◆ **Prompt**: What lines of the data hold the string "pixels"? Pull each one out.
*** Opening Material shown ***
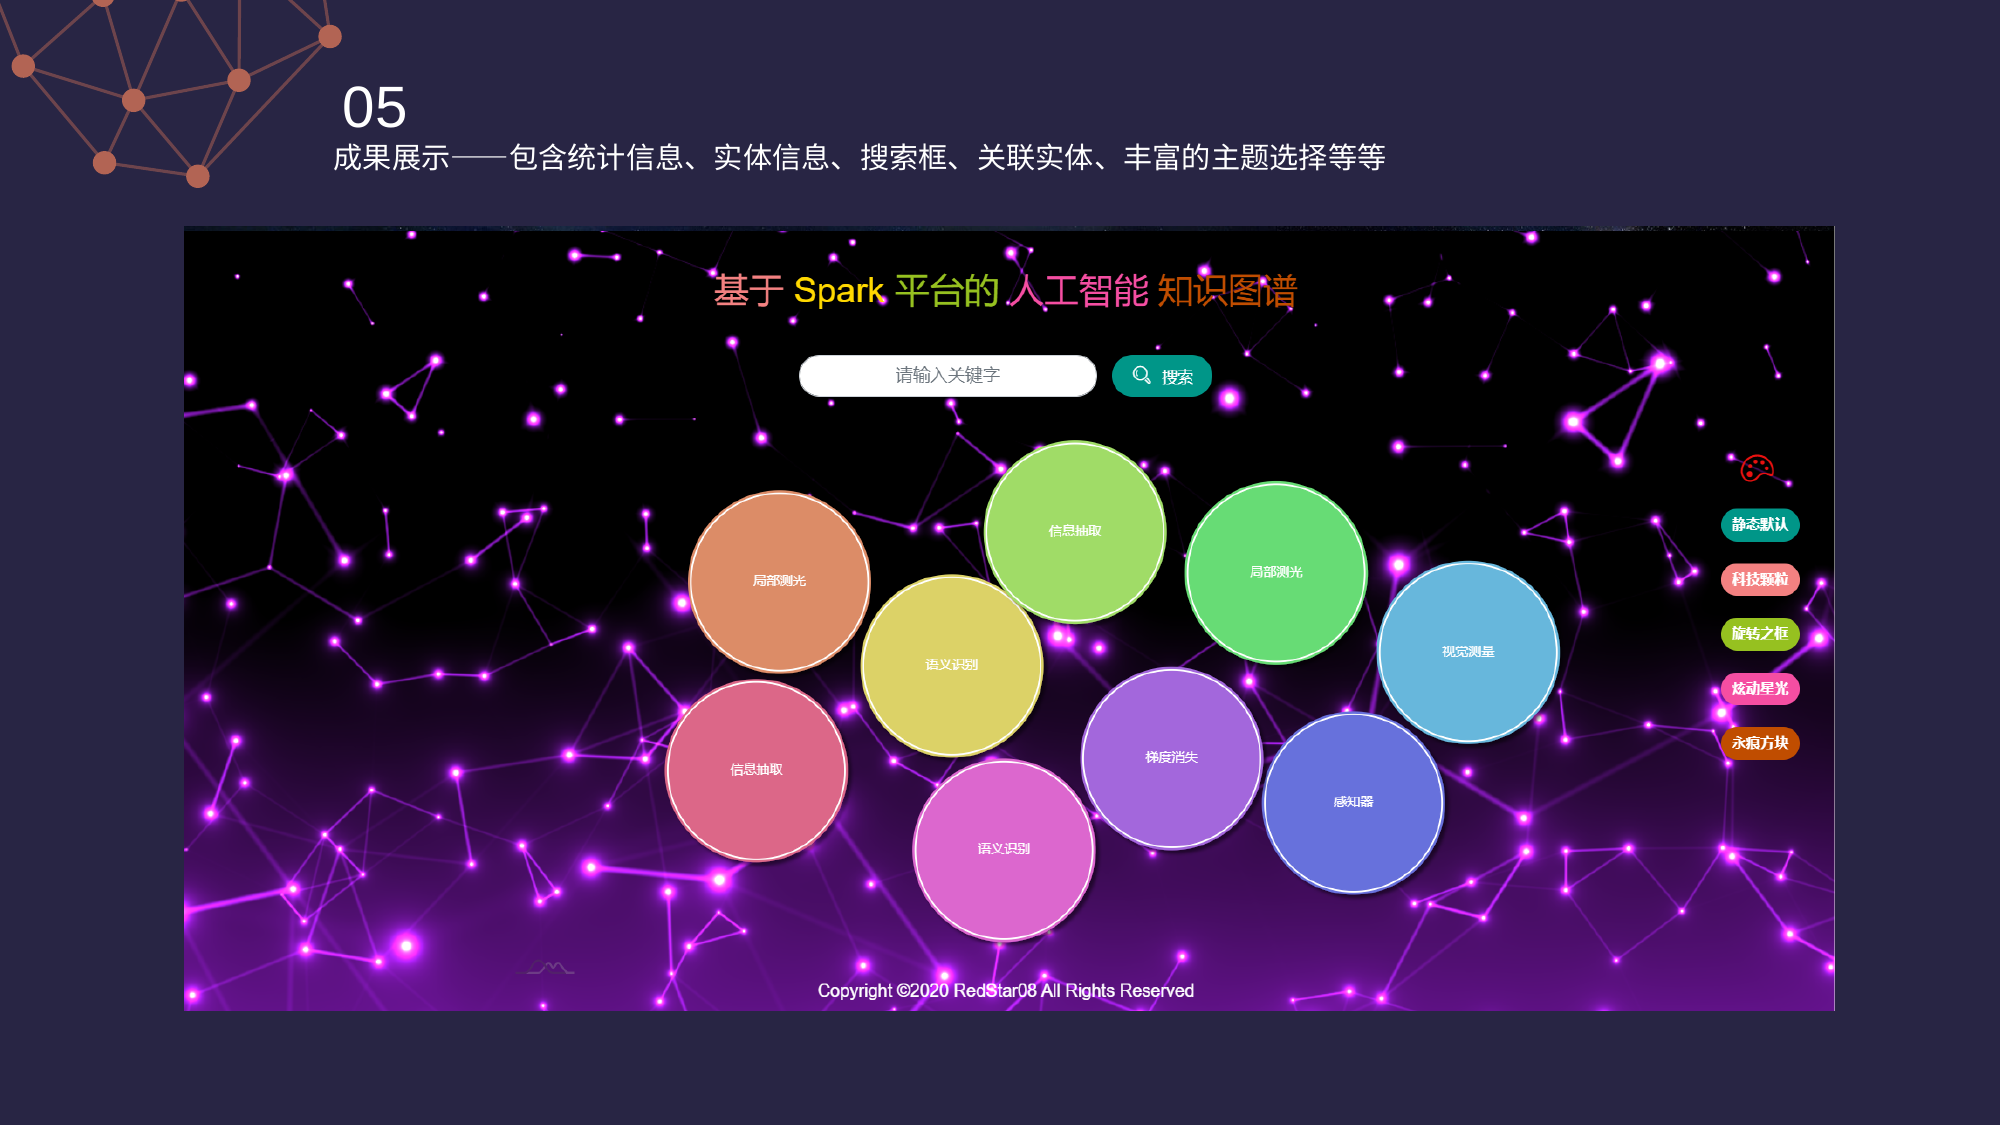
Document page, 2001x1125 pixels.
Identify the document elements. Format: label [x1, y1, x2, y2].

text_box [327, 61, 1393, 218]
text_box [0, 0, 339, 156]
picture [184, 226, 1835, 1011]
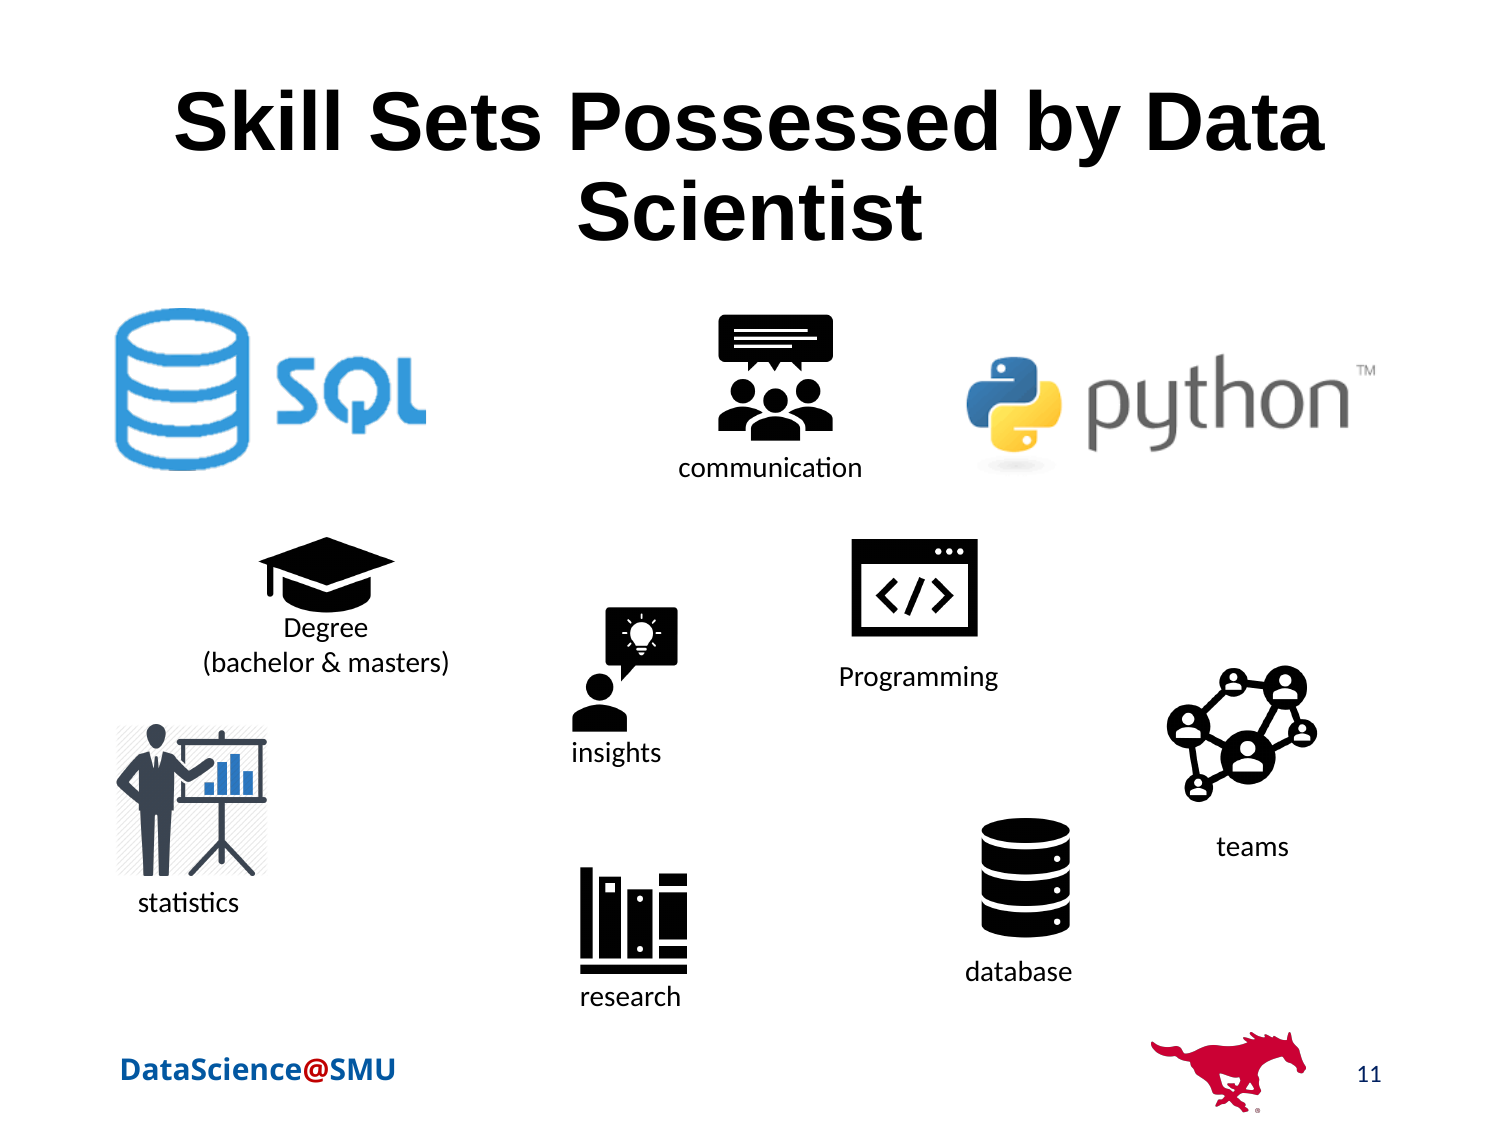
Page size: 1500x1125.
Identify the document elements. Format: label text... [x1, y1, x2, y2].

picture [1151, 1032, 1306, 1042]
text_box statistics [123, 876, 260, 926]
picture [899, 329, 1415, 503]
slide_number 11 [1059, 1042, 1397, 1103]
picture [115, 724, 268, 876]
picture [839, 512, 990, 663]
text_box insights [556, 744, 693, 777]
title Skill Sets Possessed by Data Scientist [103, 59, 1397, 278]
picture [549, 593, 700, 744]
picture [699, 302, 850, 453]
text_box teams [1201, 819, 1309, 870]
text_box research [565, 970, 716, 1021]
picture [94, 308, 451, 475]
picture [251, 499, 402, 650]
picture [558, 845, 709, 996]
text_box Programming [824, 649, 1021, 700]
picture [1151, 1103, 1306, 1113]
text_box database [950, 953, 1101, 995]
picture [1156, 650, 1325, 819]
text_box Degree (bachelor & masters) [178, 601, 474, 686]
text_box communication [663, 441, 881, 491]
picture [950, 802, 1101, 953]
*** Closing Material shown ***
*** Opening Material shown ***
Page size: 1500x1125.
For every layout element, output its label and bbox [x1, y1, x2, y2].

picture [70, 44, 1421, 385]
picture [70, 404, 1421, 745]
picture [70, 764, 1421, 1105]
*** Closing Material shown ***
*** Opening Material shown ***
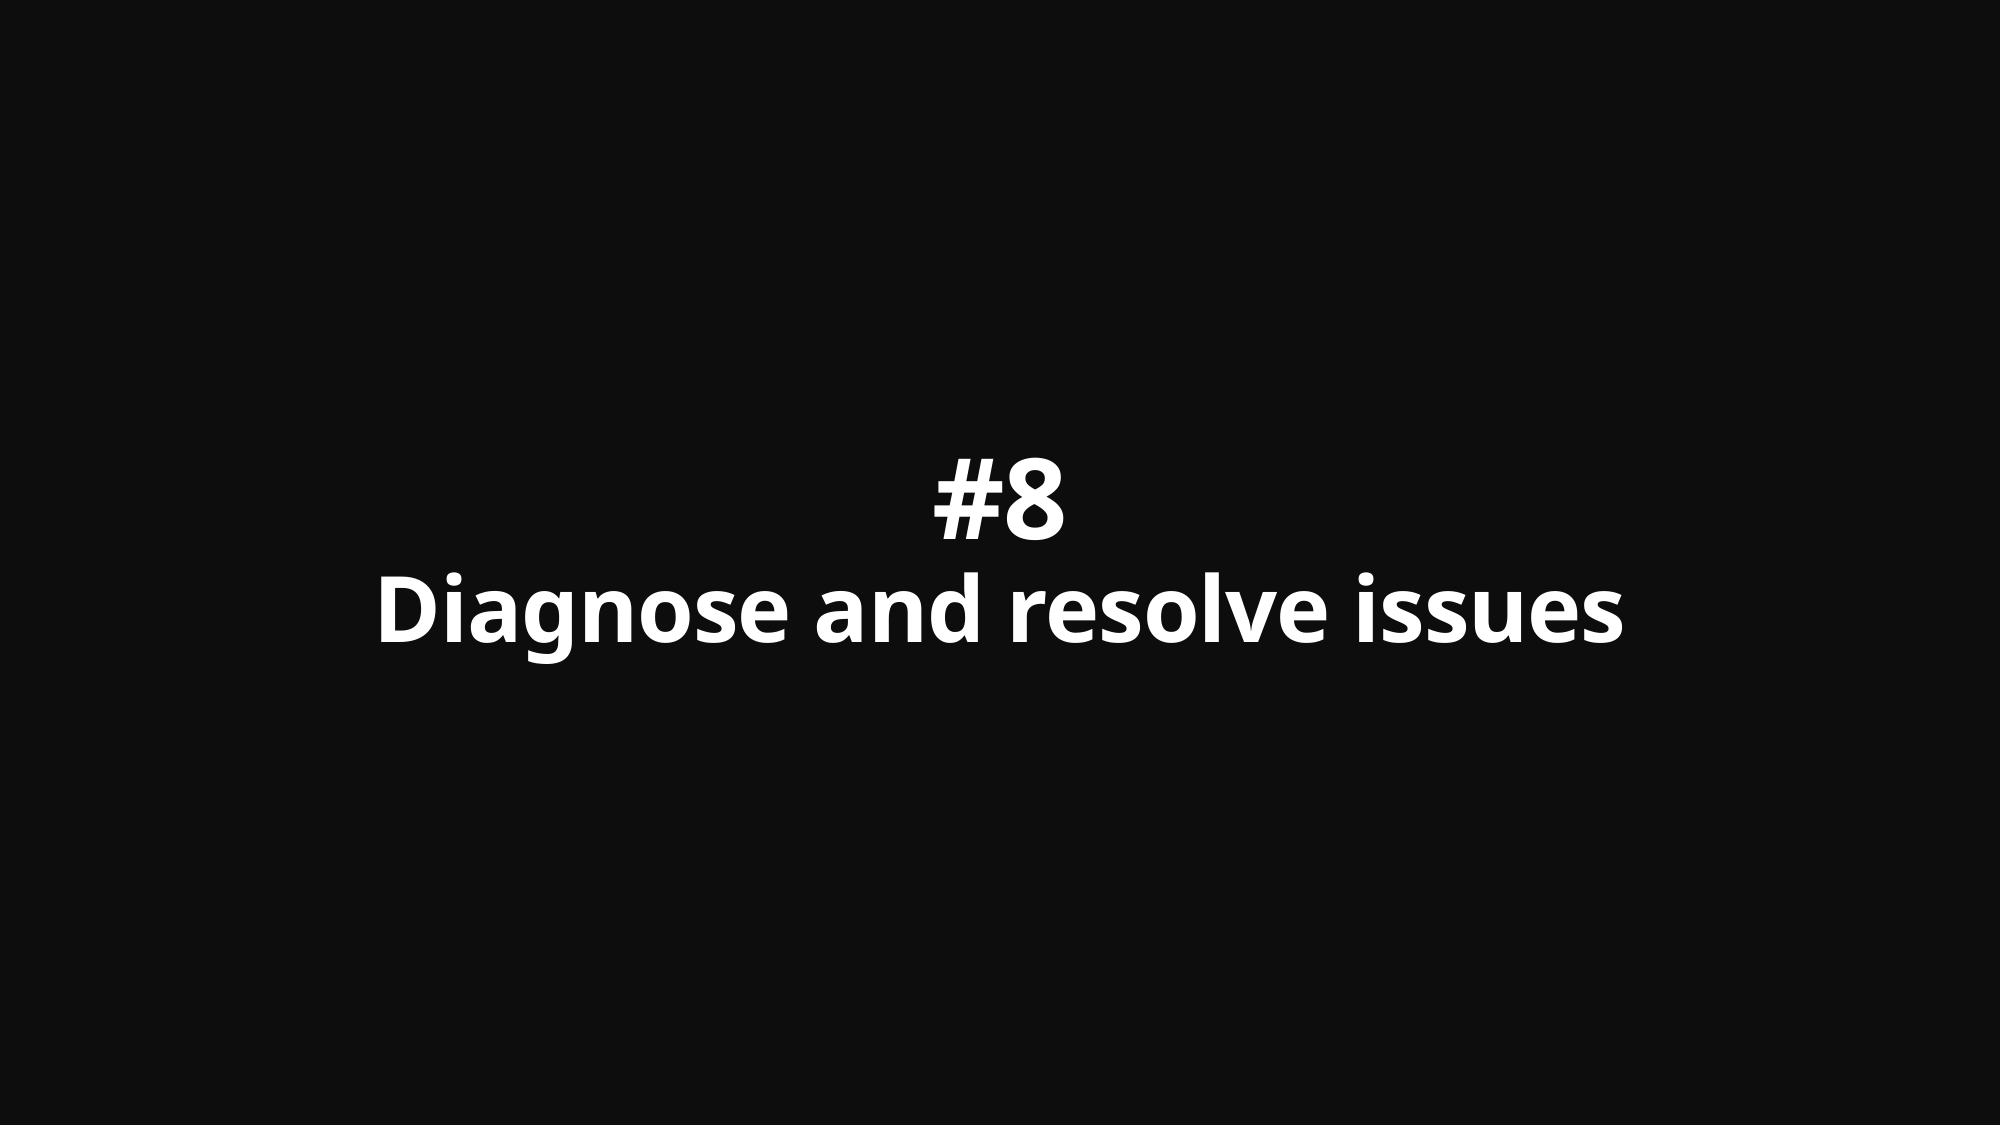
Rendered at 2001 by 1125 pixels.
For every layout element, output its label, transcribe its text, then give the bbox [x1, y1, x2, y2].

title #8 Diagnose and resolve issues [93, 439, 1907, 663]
*** Closing Material shown ***
◆ **Written solution**:
Document page, 2001x1125 pixels.
Rendered at 2001 by 1125 pixels.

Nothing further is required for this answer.